Jajaran Polsek Campaka, Polres Purwakarta, memperkuat komunikasi dengan para pelaku usaha dan pekerja. Hal ini dimaksudkan untuk mencegah munculnya gangguan keamanan sejak dini.
Bhabinkamtibmas Desa Campakasari, Polsek Campaka, Aiptu Nurhidayat, mengatakan, lingkungan usaha yang aman dan kondusif menjadi salah satu faktor penting dalam menjaga kelancaran aktivitas ekonomi masyarakat.
“Kami telah melaksanakan kegiatan sambang ke salah satu tempat usaha konveksi pembuatan pakaian di wilayah Desa Campakasari, Kecamatan Campaka, Kabupaten Purwakarta,” kata Nurhidayat, Selasa (11/8/2026).
Baca Juga:Korban Begal di Jalur Tebu Purwadadi Subang Meninggal Dunia, Polisi Lakukan Olah TKP dan Kejar PelakuTKD Dipangkas Rp350 Miliar, Bupati Subang Prioritaskan Pilkades dan PBI di Perubahan APBD Tahun Anggaran 2026
Dalam kegiatan tersebut, ia berdialog dengan pengelola dan pekerja sekaligus menyampaikan imbauan keamanan dan ketertiban masyarakat, khususnya terkait antisipasi aksi premanisme, intimidasi, pungutan liar maupun tindakan lain yang dapat mengganggu keamanan dan kenyamanan lingkungan usaha.
“Kami mengingatkan agar setiap pihak tidak takut menyampaikan informasi apabila menemukan adanya tindakan yang meresahkan. Masyarakat juga diminta tidak mengambil tindakan sendiri dan segera berkoordinasi dengan kepolisian apabila menghadapi persoalan yang berpotensi mengganggu keamanan,” ujarnya.

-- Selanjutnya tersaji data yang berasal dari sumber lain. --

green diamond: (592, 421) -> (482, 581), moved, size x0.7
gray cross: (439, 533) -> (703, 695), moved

Selain aspek kamtibmas, ia juga turut mengedukasi pihak pengelola dan pekerja mengenai pentingnya menjaga hubungan ketenagakerjaan yang harmonis. Setiap persoalan antara pekerja dan pengusaha diharapkan dapat dikomunikasikan secara terbuka dan diselesaikan melalui mekanisme yang sesuai dengan ketentuan yang berlaku.
Terpisah, Kasi Humas Polres Purwakarta Iptu Tini Yutini mengatakan, kegiatan sambang merupakan bentuk pencegahan sekaligus upaya Polri membangun komunikasi dengan masyarakat.
“Polri ingin memastikan masyarakat dapat bekerja dan menjalankan kegiatan usaha dengan aman. Kami mengajak pengusaha maupun pekerja untuk bersama-sama menjaga lingkungan kerja, tidak memberikan ruang terhadap aksi premanisme dan segera melaporkan apabila menemukan tindakan yang mengarah pada intimidasi atau pungutan liar,” ucapnya.
Ia juga mengingatkan pentingnya menyelesaikan persoalan ketenagakerjaan dengan kepala dingin dan mengedepankan komunikasi.
“Perbedaan pendapat dalam lingkungan kerja sebaiknya diselesaikan melalui dialog dan mekanisme yang berlaku. Jangan sampai persoalan ketenagakerjaan berkembang menjadi konflik yang mengganggu keamanan maupun aktivitas usaha,” kata Tini.
Baca Juga:Pemkab Gerak Cepat Tangani Kekeringan, BPBD Kirim Pompa 176 Liter per Detik Selamatkan 150 Hektare Sawah di CiHadiri HUT Ke-64 SMAN 1 Subang, Wakil Bupati Subang: Karakter Anak Muda Kunci SDM Unggul Subang
Ia menambahkan, menciptakan lingkungan kerja yang aman membutuhkan keterlibatan semua pihak. Pengusaha, pekerja, masyarakat dan kepolisian memiliki peran masing-masing dalam menjaga situasi tetap kondusif.